What is required →
Print every one of the following items unchanged, character for character.

Raw data →
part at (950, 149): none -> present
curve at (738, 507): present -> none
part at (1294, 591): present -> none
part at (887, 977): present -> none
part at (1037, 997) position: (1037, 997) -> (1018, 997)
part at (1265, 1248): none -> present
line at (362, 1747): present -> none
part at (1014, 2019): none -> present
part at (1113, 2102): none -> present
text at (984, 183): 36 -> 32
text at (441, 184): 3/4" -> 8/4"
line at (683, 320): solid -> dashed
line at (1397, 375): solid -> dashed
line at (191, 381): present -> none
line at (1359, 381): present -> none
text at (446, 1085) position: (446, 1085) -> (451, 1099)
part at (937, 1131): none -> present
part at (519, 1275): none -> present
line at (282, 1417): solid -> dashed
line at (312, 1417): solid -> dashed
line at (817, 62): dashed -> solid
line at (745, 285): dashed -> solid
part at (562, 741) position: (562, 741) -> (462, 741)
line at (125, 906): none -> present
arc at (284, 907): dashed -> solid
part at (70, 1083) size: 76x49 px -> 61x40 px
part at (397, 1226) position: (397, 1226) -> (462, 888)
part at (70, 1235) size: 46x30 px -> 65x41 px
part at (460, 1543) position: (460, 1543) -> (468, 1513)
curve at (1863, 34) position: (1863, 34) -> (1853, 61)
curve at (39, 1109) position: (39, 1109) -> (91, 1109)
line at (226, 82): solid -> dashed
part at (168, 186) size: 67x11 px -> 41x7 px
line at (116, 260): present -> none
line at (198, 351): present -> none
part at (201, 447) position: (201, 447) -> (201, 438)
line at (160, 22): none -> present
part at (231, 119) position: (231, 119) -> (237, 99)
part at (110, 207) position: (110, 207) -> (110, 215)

Correct answer →
part at (950, 149): none -> present
curve at (738, 507): present -> none
part at (1294, 591): present -> none
part at (887, 977): present -> none
part at (1037, 997) position: (1037, 997) -> (1018, 997)
part at (1265, 1248): none -> present
line at (362, 1747): present -> none
part at (1014, 2019): none -> present
part at (1113, 2102): none -> present
text at (984, 183): 36 -> 32
text at (441, 184): 3/4" -> 8/4"
line at (683, 320): solid -> dashed
line at (1397, 375): solid -> dashed
line at (191, 381): present -> none
line at (1359, 381): present -> none
text at (446, 1085) position: (446, 1085) -> (451, 1099)
part at (937, 1131): none -> present
part at (519, 1275): none -> present
line at (282, 1417): solid -> dashed
line at (312, 1417): solid -> dashed
line at (817, 62): dashed -> solid
line at (745, 285): dashed -> solid
part at (562, 741) position: (562, 741) -> (462, 741)
line at (125, 906): none -> present
arc at (284, 907): dashed -> solid
part at (70, 1083) size: 76x49 px -> 61x40 px
part at (397, 1226) position: (397, 1226) -> (462, 888)
part at (70, 1235) size: 46x30 px -> 65x41 px
part at (460, 1543) position: (460, 1543) -> (468, 1513)
curve at (1863, 34) position: (1863, 34) -> (1853, 61)
curve at (39, 1109) position: (39, 1109) -> (91, 1109)
line at (226, 82): solid -> dashed
part at (168, 186) size: 67x11 px -> 41x7 px
line at (116, 260): present -> none
line at (198, 351): present -> none
part at (201, 447) position: (201, 447) -> (201, 438)
line at (160, 22): none -> present
part at (231, 119) position: (231, 119) -> (237, 99)
part at (110, 207) position: (110, 207) -> (110, 215)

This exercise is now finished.